### WHAT YOU WILL DO
Copy every line of the following entries verbatim, keeping the original order and line breaks.

### INPUT DATA
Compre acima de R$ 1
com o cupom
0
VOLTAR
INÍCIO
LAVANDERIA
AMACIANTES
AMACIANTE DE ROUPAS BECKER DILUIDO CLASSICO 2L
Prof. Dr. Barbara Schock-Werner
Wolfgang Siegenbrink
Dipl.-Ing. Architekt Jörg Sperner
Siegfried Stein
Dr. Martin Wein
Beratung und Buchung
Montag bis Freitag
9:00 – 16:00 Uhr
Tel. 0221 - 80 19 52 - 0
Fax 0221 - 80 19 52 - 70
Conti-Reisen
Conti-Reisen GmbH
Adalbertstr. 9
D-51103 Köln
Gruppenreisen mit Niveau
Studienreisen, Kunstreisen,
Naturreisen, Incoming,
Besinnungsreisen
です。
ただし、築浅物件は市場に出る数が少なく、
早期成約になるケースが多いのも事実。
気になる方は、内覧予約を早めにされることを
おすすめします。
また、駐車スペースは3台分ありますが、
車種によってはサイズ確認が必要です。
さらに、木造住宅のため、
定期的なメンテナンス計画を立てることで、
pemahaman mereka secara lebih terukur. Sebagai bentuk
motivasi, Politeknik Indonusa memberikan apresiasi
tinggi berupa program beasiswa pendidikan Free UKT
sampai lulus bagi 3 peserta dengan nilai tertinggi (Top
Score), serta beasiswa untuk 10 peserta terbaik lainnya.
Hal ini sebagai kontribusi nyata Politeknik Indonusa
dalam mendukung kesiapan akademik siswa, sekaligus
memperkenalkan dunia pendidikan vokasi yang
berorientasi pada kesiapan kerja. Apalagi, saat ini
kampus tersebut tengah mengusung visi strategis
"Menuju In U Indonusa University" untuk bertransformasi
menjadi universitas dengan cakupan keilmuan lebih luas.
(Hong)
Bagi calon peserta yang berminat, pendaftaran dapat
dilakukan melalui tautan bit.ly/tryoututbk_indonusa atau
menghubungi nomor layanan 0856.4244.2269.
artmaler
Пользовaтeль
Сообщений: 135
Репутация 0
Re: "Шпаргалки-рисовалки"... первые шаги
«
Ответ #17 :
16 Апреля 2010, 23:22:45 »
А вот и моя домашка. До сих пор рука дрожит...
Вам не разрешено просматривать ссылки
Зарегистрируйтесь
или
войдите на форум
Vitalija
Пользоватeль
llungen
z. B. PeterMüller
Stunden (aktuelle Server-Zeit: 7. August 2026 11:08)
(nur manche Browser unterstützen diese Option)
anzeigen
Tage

### EXERCISE RESPONSE
Compre acima de R$ 1
com o cupom
0
VOLTAR
INÍCIO
LAVANDERIA
AMACIANTES
AMACIANTE DE ROUPAS BECKER DILUIDO CLASSICO 2L
Prof. Dr. Barbara Schock-Werner
Wolfgang Siegenbrink
Dipl.-Ing. Architekt Jörg Sperner
Siegfried Stein
Dr. Martin Wein
Beratung und Buchung
Montag bis Freitag
9:00 – 16:00 Uhr
Tel. 0221 - 80 19 52 - 0
Fax 0221 - 80 19 52 - 70
Conti-Reisen
Conti-Reisen GmbH
Adalbertstr. 9
D-51103 Köln
Gruppenreisen mit Niveau
Studienreisen, Kunstreisen,
Naturreisen, Incoming,
Besinnungsreisen
です。
ただし、築浅物件は市場に出る数が少なく、
早期成約になるケースが多いのも事実。
気になる方は、内覧予約を早めにされることを
おすすめします。
また、駐車スペースは3台分ありますが、
車種によってはサイズ確認が必要です。
さらに、木造住宅のため、
定期的なメンテナンス計画を立てることで、
pemahaman mereka secara lebih terukur. Sebagai bentuk
motivasi, Politeknik Indonusa memberikan apresiasi
tinggi berupa program beasiswa pendidikan Free UKT
sampai lulus bagi 3 peserta dengan nilai tertinggi (Top
Score), serta beasiswa untuk 10 peserta terbaik lainnya.
Hal ini sebagai kontribusi nyata Politeknik Indonusa
dalam mendukung kesiapan akademik siswa, sekaligus
memperkenalkan dunia pendidikan vokasi yang
berorientasi pada kesiapan kerja. Apalagi, saat ini
kampus tersebut tengah mengusung visi strategis
"Menuju In U Indonusa University" untuk bertransformasi
menjadi universitas dengan cakupan keilmuan lebih luas.
(Hong)
Bagi calon peserta yang berminat, pendaftaran dapat
dilakukan melalui tautan bit.ly/tryoututbk_indonusa atau
menghubungi nomor layanan 0856.4244.2269.
artmaler
Пользовaтeль
Сообщений: 135
Репутация 0
Re: "Шпаргалки-рисовалки"... первые шаги
«
Ответ #17 :
16 Апреля 2010, 23:22:45 »
А вот и моя домашка. До сих пор рука дрожит...
Вам не разрешено просматривать ссылки
Зарегистрируйтесь
или
войдите на форум
Vitalija
Пользоватeль
llungen
z. B. PeterMüller
Stunden (aktuelle Server-Zeit: 7. August 2026 11:08)
(nur manche Browser unterstützen diese Option)
anzeigen
Tage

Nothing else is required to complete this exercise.